Gérard Lattier a vécu bien des heures mouvementées et difficiles qui semblent avoir chaque fois agi sur son intégrité physique. Ainsi, à six ans, a-t-il été partiellement paralysé, et à vingt-cinq ans est-il devenu temporairement aveugle ! Il semble que le deuxième avatar soit né de ce qu’il peignait des œuvres tellement terrifiantes qu’il a réussi à se faire peur ! Ne voulant plus voir le monde tel qu’il est, ni tel qu’il le représentait jusqu’alors, il a décidé de le transformer, et de s’en créer un dans lequel il aurait les deux pieds résolument enfoncés dans son terroir et la tête dans les étoiles. Et, en accord, enfin, avec lui-même, il a recouvré la vue… Depuis, il n’a plus quitté cet univers en marge, et, autodidacte, devenu créateur par nécessité vitale, il a émaillé son existence de « belles » histoires, des contes plutôt, puisés dans la vie campagnarde ou le quotidien populaire, centrés sur des histoires locales imaginaires comme la Bête du Gévaudan et autres monstruosités célèbres… Toujours sources d’horribles exultations… 

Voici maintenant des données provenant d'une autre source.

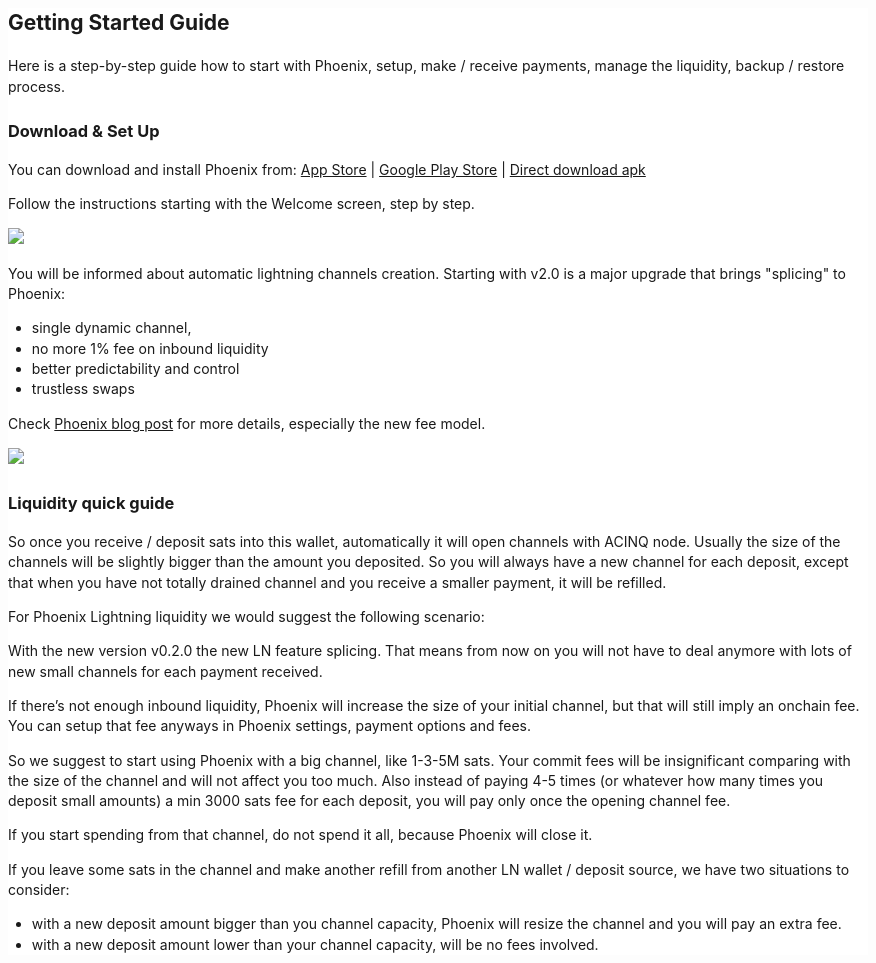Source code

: ## Getting Started Guide

Here is a step-by-step guide how to start with Phoenix, setup, make / receive payments, manage the liquidity, backup / restore process.

### Download & Set Up
You can download and install Phoenix from: [App Store](https://apps.apple.com/us/app/phoenix-wallet/id1544097028) | [Google Play Store](https://play.google.com/store/apps/details?id=fr.acinq.phoenix.mainnet) | [Direct download apk](https://github.com/ACINQ/phoenix/releases)

Follow the instructions starting with the Welcome screen, step by step.

![](assets/screenshot2.jpeg)

You will be informed about automatic lightning channels creation.
Starting with v2.0 is a major upgrade that brings "splicing" to Phoenix:
- single dynamic channel,
- no more 1% fee on inbound liquidity
- better predictability and control
- trustless swaps

Check [Phoenix blog post](https://acinq.co/blog/phoenix-splicing-update) for more details, especially the new fee model.

![](assets/screenshot3.jpeg)

### Liquidity quick guide

So once you receive / deposit sats into this wallet, automatically it will open channels with ACINQ node. Usually the size of the channels will be slightly bigger than the amount you deposited. So you will always have a new channel for each deposit, except that when you have not totally drained channel and you receive a smaller payment, it will be refilled.

For Phoenix Lightning liquidity we would suggest the following scenario:

With the new version v0.2.0 the new LN feature splicing. That means from now on you will not have to deal anymore with lots of new small channels for each payment received.

If there’s not enough inbound liquidity, Phoenix will increase the size of your initial channel, but that will still imply an onchain fee. You can setup that fee anyways in Phoenix settings, payment options and fees.

So we suggest to start using Phoenix with a big channel, like 1-3-5M sats. Your commit fees will be insignificant comparing with the size of the channel and will not affect you too much. Also instead of paying 4-5 times (or whatever how many times you deposit small amounts) a min 3000 sats fee for each deposit, you will pay only once the opening channel fee.

If you start spending from that channel, do not spend it all, because Phoenix will close it. 

If you leave some sats in the channel and make another refill from another LN wallet / deposit source, we have two situations to consider:
- with a new deposit amount bigger than you channel capacity, Phoenix will resize the channel and you will pay an extra fee.
- with a new deposit amount lower than your channel capacity, will be no fees involved.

          A la fois peintes et commentées de textes en français ou en patois, calligraphiées en caractères d’imprimerie, ces œuvres ont, pour le lecteur-spectateur, la saveur jubilatoire de toutes les œuvres sulfureuses ! Histoires vraies ou qui auraient pu l’être, elles portent des titres évocateurs : Ainsi,  « Tuer les morts »  réalisée autour de celle de son père pendant la guerre.  (La bombe qui l’avait enseveli sous un tunnel où il se croyait sauf avait en même temps déterré une petite fille décédée lors d’un précédent bombardement) ; ou «Voilà pourquoi je raconte des histoires» expliquant comment, parlant de la Guerre d’Espagne, il avait littéralement tiré de sa torpeur un vieil Espagnol à demi-mort de désespoir ; ou encore « Histoire pour décourager les gens de venir l’été en Ardèche » où il racontait avec force détails, le plaisir d’une jeune fille se baignant dans la rivière et… découvrant bientôt qu’à ses pieds, dans l’eau, se trouvait un cadavre en décomposition ! 

          On pourrait ainsi pendant des heures lire / voir les aventures scripto-picturales de Gérard Lattier devenu depuis plusieurs décennies, la figure emblématique du Petit Musée du Bizarre où son ami Candide ne tarissait pas d’éloges et d’anecdotes sur la vie et la verve humoristique et si endiablée de son poulain... sur cette création à la fois naïve et brute, où chaque « histoire » ressemble à ces ex-voto populaires dont la vocation est à la fois de conserver la mémoire collective, la transmettre pour le meilleur et pour le pire et, selon l’imaginaire de celui qui les « reçoit », l’emmener loin du quotidien en de bouillonnantes  fantasmagories !

 (Candide qui a quitté notre monde au printemps 2002, nul doute pour un autre où l’anarchie, l’humour, lui seront de bons amis…)

Jeanine RIVAIS

 

 

Gérard LATTIER : né à Nîmes en 1937. A 6 ans, paralysé pendant des mois se met à dessiner. Cordonnerie, puis mairie comme dessinateur. En 1965, à la suite d’une crise personnelle, à la limite de perdre la vue.

1eres peintures pas à vendre, mais destinées à illustrer ses contes lors de ses pérégrinations. Diptyques ou triptyques  panneaux de bois marouflés de toiles et reliés par des lanières de cuir. Propose des histoires 

Un ou plusieurs textes d’accompagnement calligraphiés en capitales, moitié en patois, moitié en français. Proches de l’ex-voto populaire, ses peintures racontent des accidents ou des histoires. Vraies ou qui auraient pu l’être.

Peint pour conserver, transmettre exorciser la mémoire collective qui tantôt se montre encombrante, tantôt menteuse (la battue), tantôt défaillante. (Candide. 1972).